__EXERCISE PROMPT__
Exact copy, no pictures: reproduce the lines from the one that holds "color: #14b8a6 ->" through the end of the entries.

Start of INPUT FOR THIS TASK

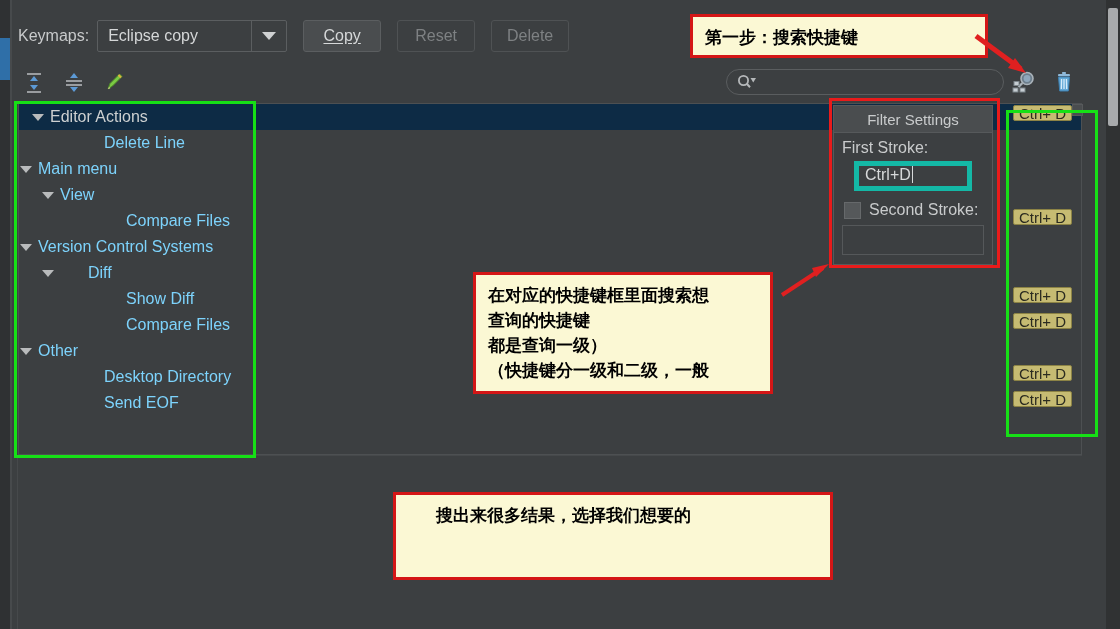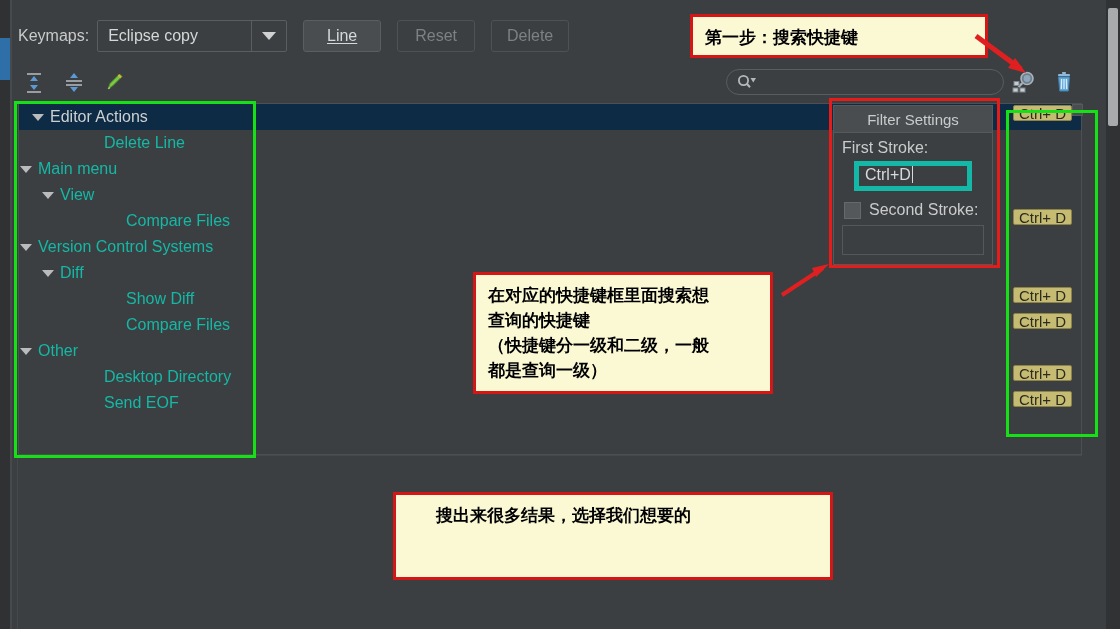"Line" u { text: Line -> Copy }
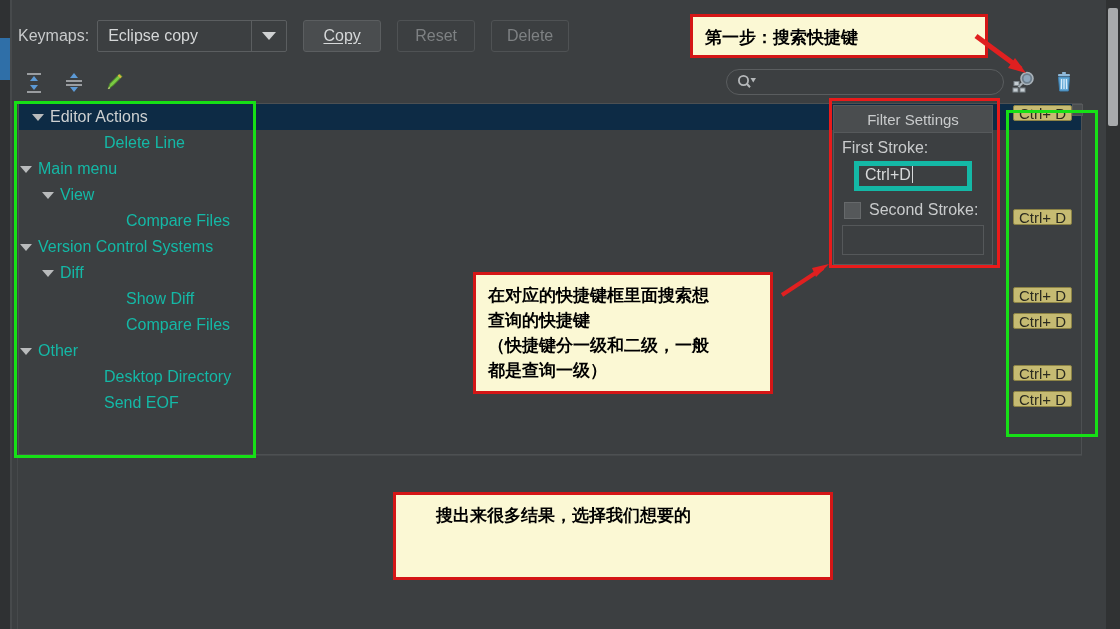"Delete Line" .tlabel { color: #14b8a6 -> #7dd3fc }
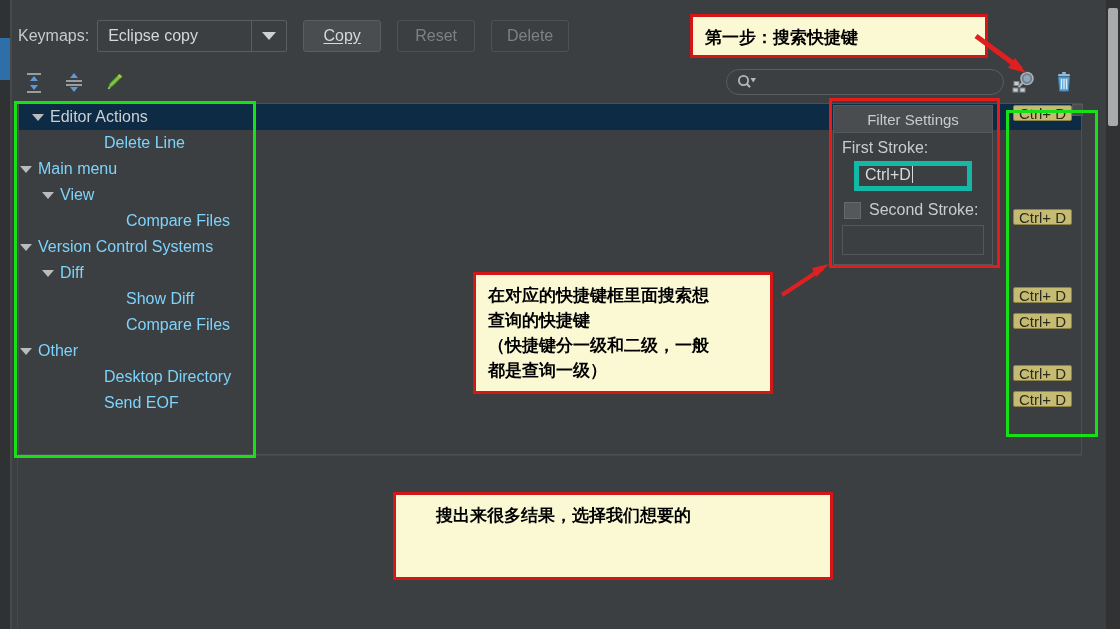"Diff" div.trow { gap: none -> 28px }
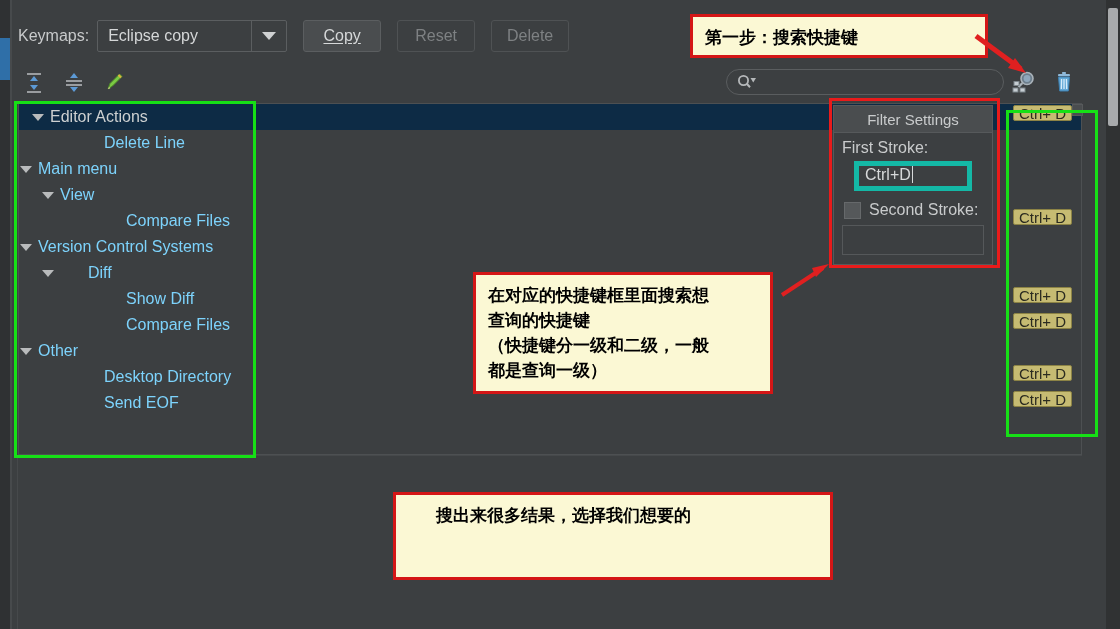"（快捷键分一级和二级，一般" div { order: before "都是查询一级）" -> after "都是查询一级）" }
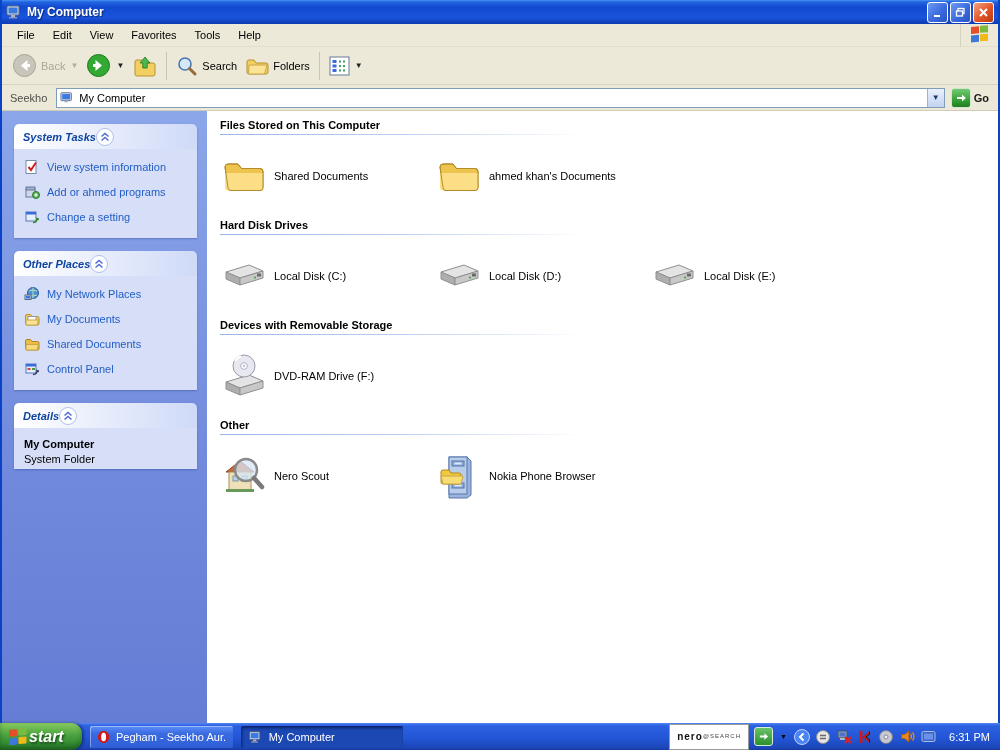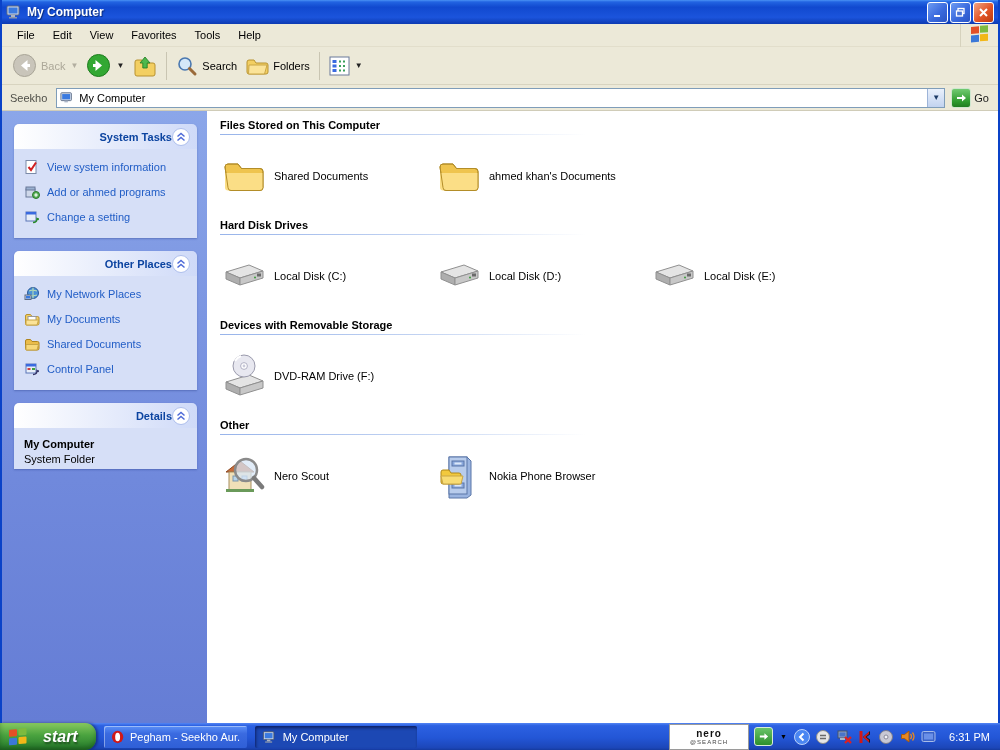"Go" .go-label { font-weight: none -> bold }
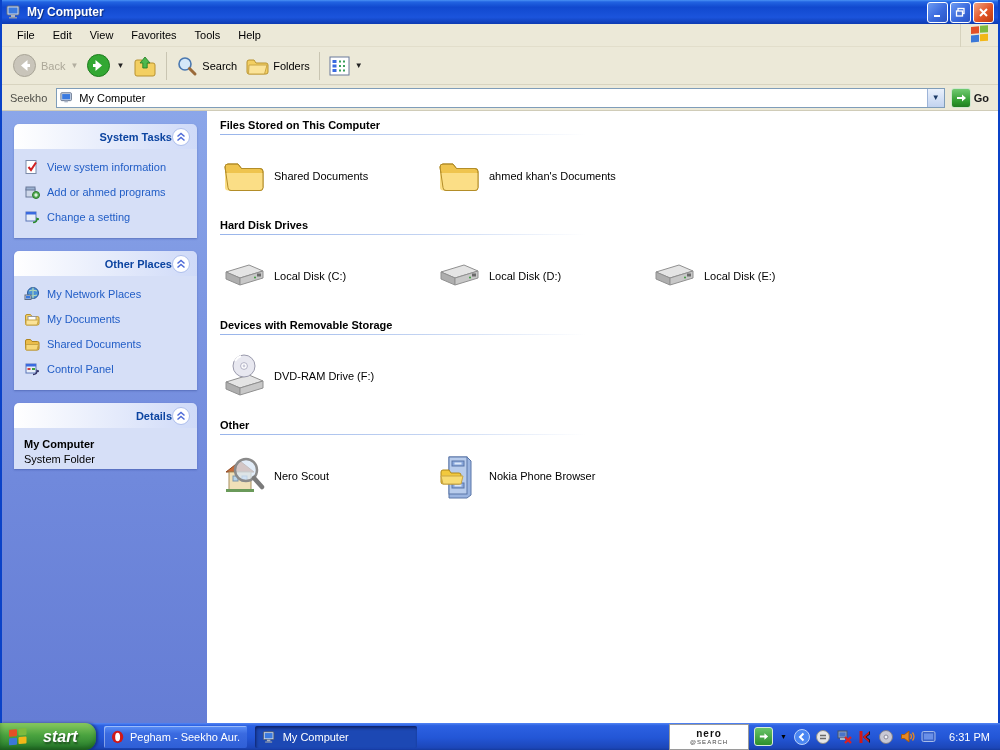"System Tasks" .panel-header { font-style: none -> italic; justify-content: flex-end -> flex-start }
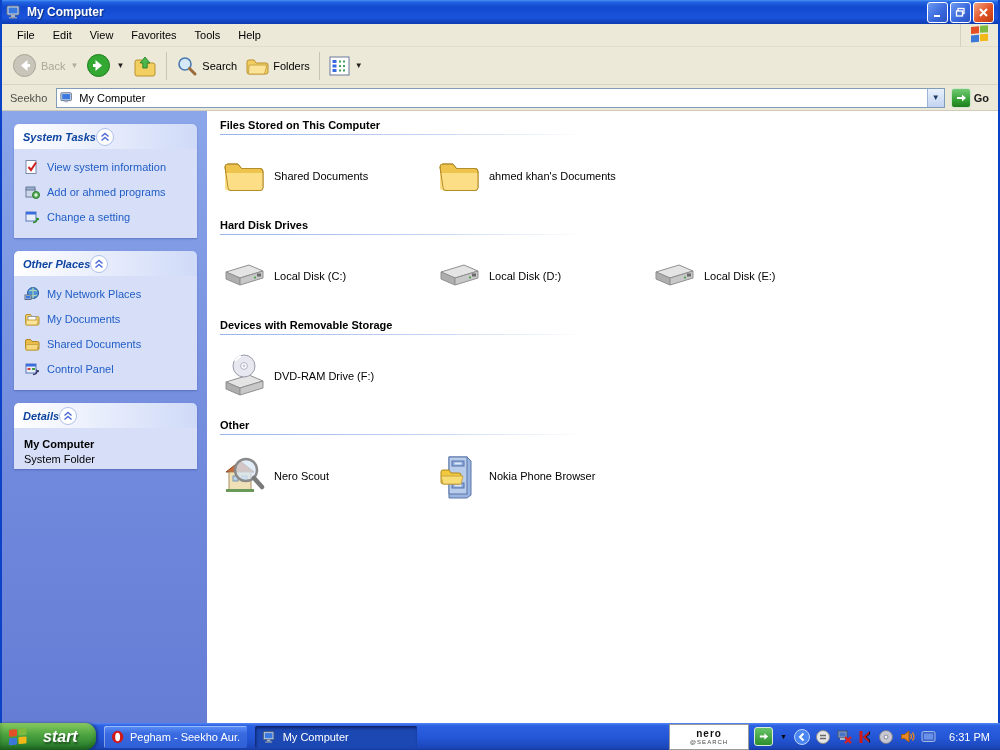"start" .start-btn { gap: 15px -> 1px }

End of INPUT FOR THIS TASK

__THE ANSWER__
"Delete Line" .tlabel { color: #14b8a6 -> #7dd3fc }
"Diff" div.trow { gap: none -> 28px }
"（快捷键分一级和二级，一般" div { order: before "都是查询一级）" -> after "都是查询一级）" }
"Go" .go-label { font-weight: none -> bold }
"System Tasks" .panel-header { font-style: none -> italic; justify-content: flex-end -> flex-start }
"start" .start-btn { gap: 15px -> 1px }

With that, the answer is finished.